= Given text =
====================

# Restaurants Near Loon Mountain, NH??



## Iwant2gonow (Jul 13, 2006)

I  just booked a 1 bedroom trade through RCI into Resort #5876 "Village of Loon Mountain Lodges" for Feb. 2007. Tug does not have reviews for
these condos which seem to be a little confusing with resort #0031 "Village of Loon Mountain Condos" when looking at The Village of Loon web site. Anyway my husband and I are going there to ski without the kids and want to know if anyone knows of any really good dining restaurants. 
So far my searches have only revealed "Season's on Loon" at the Mountain Club on Loon. Does anyone know if this restaurant is good and if there are any others. We own a condo every other year in the North Conway area and have our favorites there, but feel that the driving distance is a little too far for dinner. Any help would be appreciated and if you know anything about the condo we traded into that would be helpful also.

Thanks!


----------



## bluehende (Jul 13, 2006)

Woodstock station in woodstock is a few minutes away.

Good food at reasonable prices.  The mixed grill was  good along with the chicken ranchero(not sure if this was the exact name).


----------



## Princess Sunflower (Jul 13, 2006)

We stayed at Inn Seasons at Pollard Brook in Lincoln a few months ago. All you need is within 5 minutes and some things you can walk to. Woodstock Station ROCKS!!! We ate their twice. It's only like a 5 minute drive. The Common Man has good food/atmosphere. We had Chinese at Chieng's Garden. They are located upstairs in the building. You can see the tables from the road. For good Italian Food go to Fratelli's. You can walk to all these places from your resort. Hope this helps.


----------



## tonyg (Jul 13, 2006)

====================

= Extracted material =
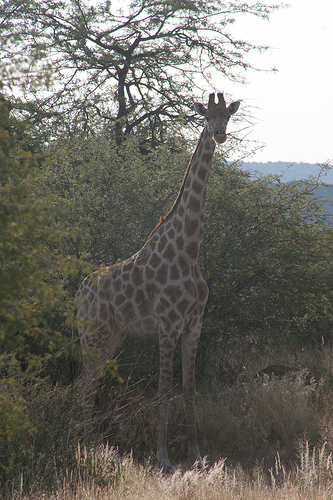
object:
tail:
[68, 303, 80, 408]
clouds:
[1, 0, 333, 164]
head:
[192, 90, 243, 144]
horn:
[216, 89, 226, 107]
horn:
[207, 91, 217, 107]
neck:
[156, 130, 216, 246]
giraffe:
[66, 88, 245, 478]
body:
[68, 225, 215, 474]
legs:
[158, 305, 181, 462]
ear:
[193, 100, 212, 118]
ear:
[228, 94, 244, 121]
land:
[0, 334, 333, 497]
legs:
[76, 301, 107, 453]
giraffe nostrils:
[213, 129, 223, 143]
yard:
[0, 338, 333, 499]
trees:
[0, 0, 285, 242]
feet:
[155, 449, 174, 474]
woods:
[115, 96, 127, 143]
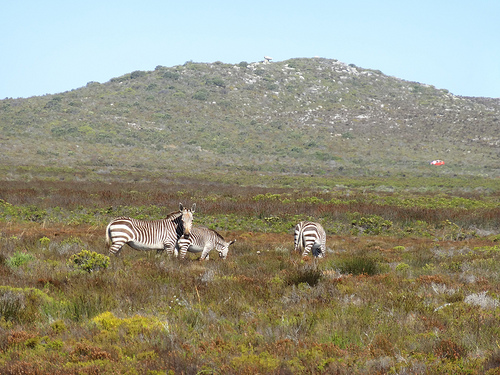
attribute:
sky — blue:
[0, 2, 498, 103]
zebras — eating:
[267, 212, 330, 255]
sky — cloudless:
[43, 6, 483, 117]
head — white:
[150, 205, 227, 258]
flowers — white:
[125, 283, 203, 326]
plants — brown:
[0, 178, 499, 225]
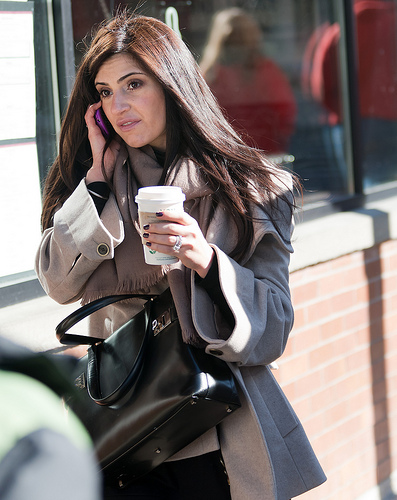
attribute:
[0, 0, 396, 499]
building — brick, red brick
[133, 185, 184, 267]
coffee cup — cofee cup, disposable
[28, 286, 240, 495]
handbag — leather, black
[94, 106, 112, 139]
cell phone — purple, pink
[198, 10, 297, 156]
reflection — blonde, of a person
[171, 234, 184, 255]
ring — large, shiny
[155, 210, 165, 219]
fingernails — painted, purple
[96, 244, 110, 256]
button — big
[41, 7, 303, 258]
hair — shiny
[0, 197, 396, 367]
ledge — cement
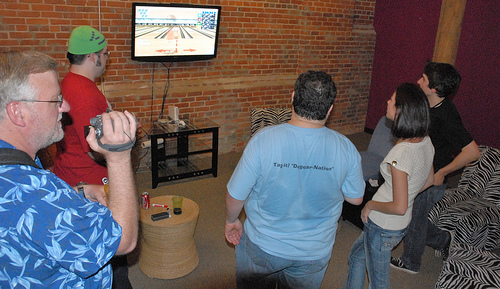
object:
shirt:
[0, 133, 123, 285]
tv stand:
[138, 117, 218, 188]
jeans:
[401, 180, 452, 269]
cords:
[149, 61, 174, 119]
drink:
[169, 195, 184, 214]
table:
[139, 193, 200, 280]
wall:
[365, 1, 499, 149]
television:
[130, 1, 222, 59]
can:
[149, 211, 169, 223]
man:
[36, 22, 135, 287]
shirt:
[38, 70, 113, 183]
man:
[1, 49, 144, 287]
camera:
[85, 110, 139, 159]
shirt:
[227, 123, 369, 255]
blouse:
[370, 138, 437, 231]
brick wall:
[0, 0, 375, 168]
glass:
[169, 195, 185, 214]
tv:
[129, 3, 222, 63]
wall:
[3, 1, 375, 171]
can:
[140, 188, 152, 209]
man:
[223, 70, 364, 287]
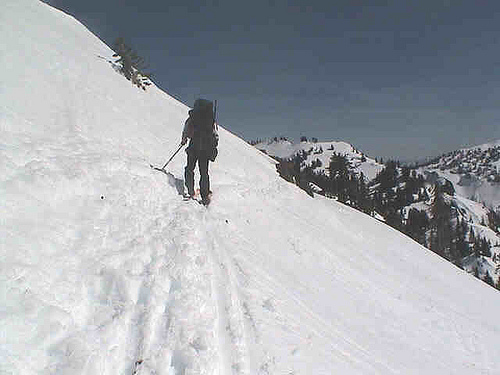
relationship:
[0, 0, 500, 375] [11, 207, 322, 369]
snow covering ground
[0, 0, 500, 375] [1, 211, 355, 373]
snow covering ground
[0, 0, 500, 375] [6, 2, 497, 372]
snow covering ground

====================

= The problem =
Continue the forum thread about restaurants near Loon Mountain from where it stops. You don't need the records here.

= Result of this exercise =
If you can tell me the unit number I may be able to give you an idea as to where it is in the complex. Fratelli's is Ok, wasn't to wild about Cheing's or the Common Man(nice atmosphere, tho). There is a little restaurant in the plaza just before Pollard Brook that is OK. The Chalet was outstanding, but since the rebuild I was unimpressed. I've never tried Govoni's, but I hear it's good (on the road toward lost river). The restaurant at the Mountain Club looked a bit fancy, but we never tried it out when we stayed there. The restaurant at the Kancagamus Motel was very good, but that was a while ago. There have been so many changes in the area since I first started visiting in the seventies. The Jack O'Lantern once had a magnificent restaurant and I even packed a suit just to dine there, but the restaurant is no more.


----------



## DonM (Jul 13, 2006)

tonyg said:
			
		

> I've never tried Govoni's, but I hear it's good (on the road toward lost river).




It's been awhile, but I've experienced Govoni's several times, and it was always very good!!


----------



## Iwant2gonow (Jul 14, 2006)

tonyg said:
			
		

> If you can tell me the unit number I may be able to give you an idea as to where it is in the complex. The restaurant at the Mountain Club looked a bit fancy, but we never tried it out when we stayed there.



I probably won't get the unit number until I check in. They emailed me a confirmation since I made the exchange online. Where the unit number is listed it says "FLAT" I just know the unit is in the lodges...not the condos. 
By the restaurant that looked a bit fancy at the Mountain club do you mean Seasons? I was looking for a couple of places that looked nice/but with good food but not so over the top like this place that I found. http://www.sunsethillhouse.com/dining.html  This place has the best reviews but seems so pretentious. Thanks for all the help. 
If anyone else visits the area between now and February would love to hear more.


----------



## tonyg (Jul 14, 2006)

Yes, I believe it was the Seasons.


----------



## Kenrabs (Jul 14, 2006)

We enjoyed the Common Man and in Woodstock the dinning room at the Woodstock Inn was upscale and very nice and they also have a brew pub for casual dinning. Fratellos was ok.


----------



## DonM (Aug 12, 2006)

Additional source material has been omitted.